All the government did was pass an utterly useless Ordinance that had no proper steps on how to actually help bring down incidents of sex crimes and ensure speedy justice for the victims. The juvenile, who was actually responsible for inserting the rod inside the girl's private parts and to a large part contributing to her death, got off easy because of the Juvenile Justice act. One of the rapists committed suicide and four are sentenced to death. That's good in a way, but not very good when you see the long-term ramifications. Still I read incidents of brutal rape and murder of women in India- not to forget the brutal, sadistic violation of a 5 year old girl in Delhi not long after the gang-rape of the student, and the gang-rape of a press photographer in Mumbai. Still the chauvinists continue to make insensitive statements, still the police continues to either act insensitive or dumb, still the political parties use such incidents for their own benefit ( Mamata Banerjee saying confidently that the spate of rapes in Bengal were a ploy by the rival party to discredit her government). The furor that the rape had created last year seemed to have died down by now, the outrage has receded and this isn't a hot topic of discussion anymore.
As to why I'm writing about this today? Because this incident somehow managed to pierce my heart, make a hole in there, make my blood go cold in my veins ( when I heard about the iron rod from a male friend who lives in Delhi and who attended the protests), and confirmed all my notions about what happens to many women in India who chose to live life their own way.
As to what I did about it? As a student of health sciences, I wrote a paper about the poor state of healthcare for rape victims and lack of proper resources for investigation of sex crimes( as we found out through our research) with a colleague and dear friend. The paper, if it gets accepted, will hopefully bring the Delhi incident into the limelight again and maybe somewhere, somehow, life for women in general, and for rape victims in particular, will change or at least more people will talk about it and try to change their mentality towards women.

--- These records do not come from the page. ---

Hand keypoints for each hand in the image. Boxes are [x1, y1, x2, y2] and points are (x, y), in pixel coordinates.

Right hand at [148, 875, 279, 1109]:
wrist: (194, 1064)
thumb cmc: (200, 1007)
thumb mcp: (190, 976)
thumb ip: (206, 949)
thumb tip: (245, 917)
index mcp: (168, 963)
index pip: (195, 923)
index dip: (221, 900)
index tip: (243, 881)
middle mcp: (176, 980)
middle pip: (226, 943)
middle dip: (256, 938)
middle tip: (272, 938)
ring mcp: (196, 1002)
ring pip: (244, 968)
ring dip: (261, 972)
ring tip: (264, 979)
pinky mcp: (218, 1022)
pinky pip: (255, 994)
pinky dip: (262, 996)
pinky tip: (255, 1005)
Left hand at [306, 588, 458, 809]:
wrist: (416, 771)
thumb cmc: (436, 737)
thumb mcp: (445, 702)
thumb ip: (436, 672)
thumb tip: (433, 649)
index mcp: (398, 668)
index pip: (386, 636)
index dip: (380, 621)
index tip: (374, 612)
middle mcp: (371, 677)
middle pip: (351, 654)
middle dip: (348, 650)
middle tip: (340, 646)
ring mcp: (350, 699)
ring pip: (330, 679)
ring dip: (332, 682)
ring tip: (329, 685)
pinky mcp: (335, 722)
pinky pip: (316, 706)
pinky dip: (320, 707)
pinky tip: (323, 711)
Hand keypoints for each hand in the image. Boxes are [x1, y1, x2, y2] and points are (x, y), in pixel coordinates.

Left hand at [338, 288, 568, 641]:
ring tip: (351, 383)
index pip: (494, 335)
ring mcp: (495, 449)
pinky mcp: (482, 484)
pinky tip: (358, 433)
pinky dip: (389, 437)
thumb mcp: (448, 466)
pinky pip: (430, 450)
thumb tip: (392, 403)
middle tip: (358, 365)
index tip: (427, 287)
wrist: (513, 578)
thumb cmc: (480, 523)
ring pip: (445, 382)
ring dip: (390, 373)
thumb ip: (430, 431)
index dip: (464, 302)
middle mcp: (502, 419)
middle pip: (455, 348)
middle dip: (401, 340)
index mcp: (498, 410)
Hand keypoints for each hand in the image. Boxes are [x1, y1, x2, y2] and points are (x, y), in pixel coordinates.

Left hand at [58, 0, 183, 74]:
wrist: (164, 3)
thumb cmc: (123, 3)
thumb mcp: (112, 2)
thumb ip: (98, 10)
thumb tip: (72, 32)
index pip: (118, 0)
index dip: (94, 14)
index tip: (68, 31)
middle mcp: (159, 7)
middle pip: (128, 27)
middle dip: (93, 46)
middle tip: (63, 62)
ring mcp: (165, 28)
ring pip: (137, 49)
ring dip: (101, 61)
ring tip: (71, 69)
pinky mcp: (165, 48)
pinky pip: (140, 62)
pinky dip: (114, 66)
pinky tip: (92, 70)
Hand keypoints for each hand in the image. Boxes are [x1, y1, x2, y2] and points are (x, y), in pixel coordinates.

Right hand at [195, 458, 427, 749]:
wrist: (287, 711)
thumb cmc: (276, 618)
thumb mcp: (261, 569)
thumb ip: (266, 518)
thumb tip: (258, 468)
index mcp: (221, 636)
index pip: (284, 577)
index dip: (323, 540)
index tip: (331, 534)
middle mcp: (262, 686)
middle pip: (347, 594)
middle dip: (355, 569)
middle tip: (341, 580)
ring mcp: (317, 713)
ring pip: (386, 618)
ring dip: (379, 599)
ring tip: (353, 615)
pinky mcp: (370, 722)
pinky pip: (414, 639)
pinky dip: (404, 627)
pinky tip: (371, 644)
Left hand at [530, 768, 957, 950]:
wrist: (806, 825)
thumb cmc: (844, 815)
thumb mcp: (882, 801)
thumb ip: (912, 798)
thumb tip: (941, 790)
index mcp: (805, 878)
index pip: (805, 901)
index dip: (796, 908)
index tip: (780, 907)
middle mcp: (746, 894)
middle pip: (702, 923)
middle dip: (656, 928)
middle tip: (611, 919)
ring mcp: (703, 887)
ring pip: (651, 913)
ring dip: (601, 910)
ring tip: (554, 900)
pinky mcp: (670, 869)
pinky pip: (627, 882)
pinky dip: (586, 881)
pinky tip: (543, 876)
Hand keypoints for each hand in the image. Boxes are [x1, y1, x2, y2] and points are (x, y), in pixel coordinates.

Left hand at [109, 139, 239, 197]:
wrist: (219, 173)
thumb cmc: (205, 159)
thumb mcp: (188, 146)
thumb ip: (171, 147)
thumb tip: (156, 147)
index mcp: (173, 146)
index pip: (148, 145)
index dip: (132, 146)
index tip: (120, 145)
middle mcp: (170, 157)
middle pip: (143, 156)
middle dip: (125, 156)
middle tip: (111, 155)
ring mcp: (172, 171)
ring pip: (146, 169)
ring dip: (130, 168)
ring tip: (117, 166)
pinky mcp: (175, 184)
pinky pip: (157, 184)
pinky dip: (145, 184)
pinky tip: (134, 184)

As a crime author and as a woman, I think sexual violence against women is a global issue, and I shall continue to raise it, both in my stories and future articles. As a wannabe mental health professional, I will try to find out the reason why crimes against women are perpetuated- is it pornography combined with misogyny resulting in psychosexual aberrations? Or is it the culmination of psychopathologic rage of weak- minded men who take it out on women because they think women are weaker? Or the above factors combined with other factors? Someday I hope to find out. Till then, I hope that the Delhi girl's family finds peace in whatever little justice was accorded them for the atrocities committed against their innocent daughter, and strength to move on with life.